Cool upgrade for our printers prepared by the team in ZHAW Institute of Mechatronic Systems

But getting back to the topic – what don’t we like about the current state of open-source development in the 3D printing field? To make it clear, I’ll summarize it into a few key points:

  • The standard GNU GPL license under which our printers and software are available is very vague, written in a complicated way, and open to various interpretations. It was developed by academics for academic purposes. The 3D printing community has begun to use it for hardware for which it is not entirely suitable. A violation of this license can be enforced under copyright law, but these regulations differ in each country, and potential disputes can be long and expensive.
  • In the current market for 3D printers and the software around them, many companies interpret open-source licenses in their way. They often do not release source code or only release parts of it, and only after the community puts them under pressure.
  • There are 1:1 clones of hardware or software on the market that do not bring anything back to the community.
  • When code is taken over, copyright headers and development history logs are often deleted from repositories, erasing any trace of the original code’s authors.
  • Devices or software manufacturers who use open source do not give enough credit to the original authors. In their welcome screens, readme files, or websites, you will often find no information about the origins of the product.
  • Contributions to shared repositories are not equal – in other words, some parties take improvements from others but do not contribute themselves.
  • It is suspected that new commercial projects are being created based on open-source projects. However, their code is closed, and they apply for local patents that can eventually be expanded globally.

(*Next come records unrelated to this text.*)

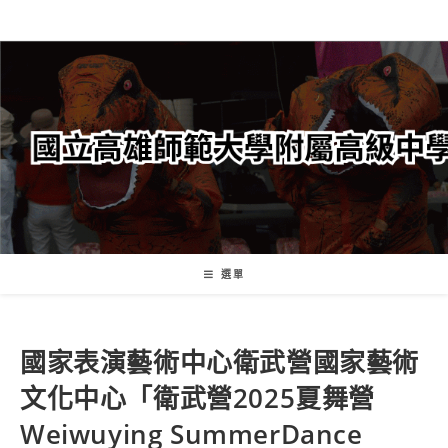
跳
轉
至
主
要
內
容
選單
國家表演藝術中心衛武營國家藝術
文化中心「衛武營2025夏舞營
Weiwuying SummerDance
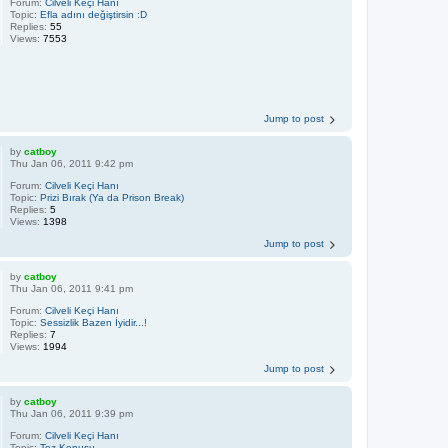
Forum:
Cilveli Keçi Hanı
Topic:
Efla adını değiştirsin :D
Replies:
55
Views:
7553
Jump to post
by
catboy
Thu Jan 06, 2011 9:42 pm
Forum:
Cilveli Keçi Hanı
Topic:
Prizi Bırak (Ya da Prison Break)
Replies:
5
Views:
1398
Jump to post
by
catboy
Thu Jan 06, 2011 9:41 pm
Forum:
Cilveli Keçi Hanı
Topic:
Sessizlik Bazen İyidir...!
Replies:
7
Views:
1994
Jump to post
by
catboy
Thu Jan 06, 2011 9:39 pm
Forum:
Cilveli Keçi Hanı
Topic:
Tez Konusu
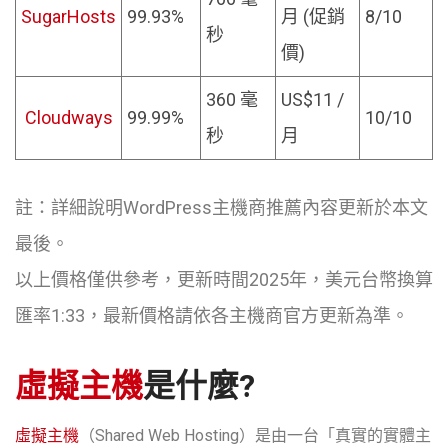
SugarHosts
99.93%
月
(促銷
8/10
秒
價)
360 毫
US$11 /
Cloudways
99.99%
10/10
秒
月
註：詳細說明WordPress主機商推薦內容更新於本文
最後。
以上價格僅供參考，更新時間2025年，美元台幣換算
匯率1:33，最新價格請依各主機商官方更新為準。
虛擬主機
是什麼?
虛擬主機
（Shared Web Hosting）是由一台「真實的實體主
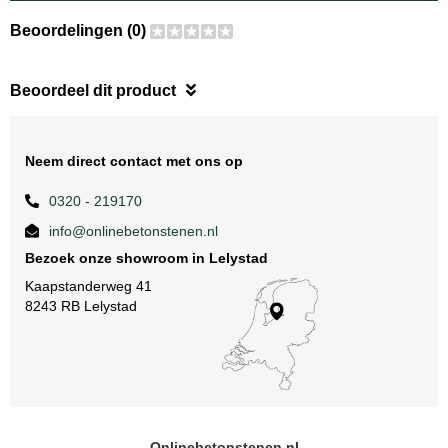
Beoordelingen (0)
Beoordeel dit product
Neem direct contact met ons op
0320 - 219170
info@onlinebetonstenen.nl
Bezoek onze showroom in Lelystad
Kaapstanderweg 41
8243 RB Lelystad
Onlinebetonstenen.nl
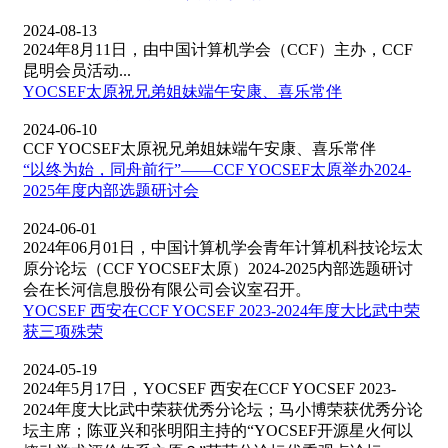
2024-08-13
2024年8月11日，由中国计算机学会（CCF）主办，CCF
昆明会员活动...
YOCSEF太原祝兄弟姐妹端午安康、喜乐常伴
2024-06-10
CCF YOCSEF太原祝兄弟姐妹端午安康、喜乐常伴
“以终为始，同舟前行”——CCF YOCSEF太原举办2024-
2025年度内部选题研讨会
2024-06-01
2024年06月01日，中国计算机学会青年计算机科技论坛太
原分论坛（CCF YOCSEF太原）2024-2025内部选题研讨
会在长河信息股份有限公司会议室召开。
YOCSEF 西安在CCF YOCSEF 2023-2024年度大比武中荣
获三项殊荣
2024-05-19
2024年5月17日，YOCSEF 西安在CCF YOCSEF 2023-
2024年度大比武中荣获优秀分论坛；马小博荣获优秀分论
坛主席；陈亚兴和张明阳主持的“YOCSEF开源星火何以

All of these points also imply possible corrective actions. The question is, how to achieve them while still remaining open source and supporting the community? Some time ago, I started thinking about a new license to address these issues more clearly. So I put together a few working points that I would like to see in such a license:

  • If you’re using some code or blueprints to bring software or hardware to market, the original code’s authorship must be clearly stated on the product or in the software. Additionally, deleting copyright information from headers and history from repositories is prohibited.
  • The production of nearly exact 1:1 clones for commercial purposes is not allowed.
  • License for manufacturing spare parts is valid for service, modification, or educational purposes.
  • Upgrades and additional modifications based on original parts are allowed and welcome.
  • Parts that can be considered consumables (e.g., thermistors, heater blocks, fans, printing plates, etc.) can be manufactured and sold commercially after the verification by the licensor based on the presentation of samples.
  • If a product is labeled by the manufacturer as obsolete (or cannot be purchased or ordered for longer than 3 months), the non-commercial clause is automatically terminated if identical parts are no longer produced within the successor of the product or cannot be purchased separately.
  • If the licensor ceases its activity, the non-commercial clause is terminated.

Right now, with the release of MK4, we will make available models of all plastic parts and firmware sources (they are already out since the release of the first XL firmware). However, due to the current state of the electronic components market and also the issues outlined above, we will not rush to release the electronics plans just yet. We would like to release them already under the new license.

Basically, what I would like to do with this article is to start a discussion. I want to hear what you think about this, and I’d like to include prominent figures from the open source fields, Youtube personalities, journalists, and other 3D printing and open-source hardware companies in the talks. If we can all agree that the current situation is not ideal, let’s work together to improve it.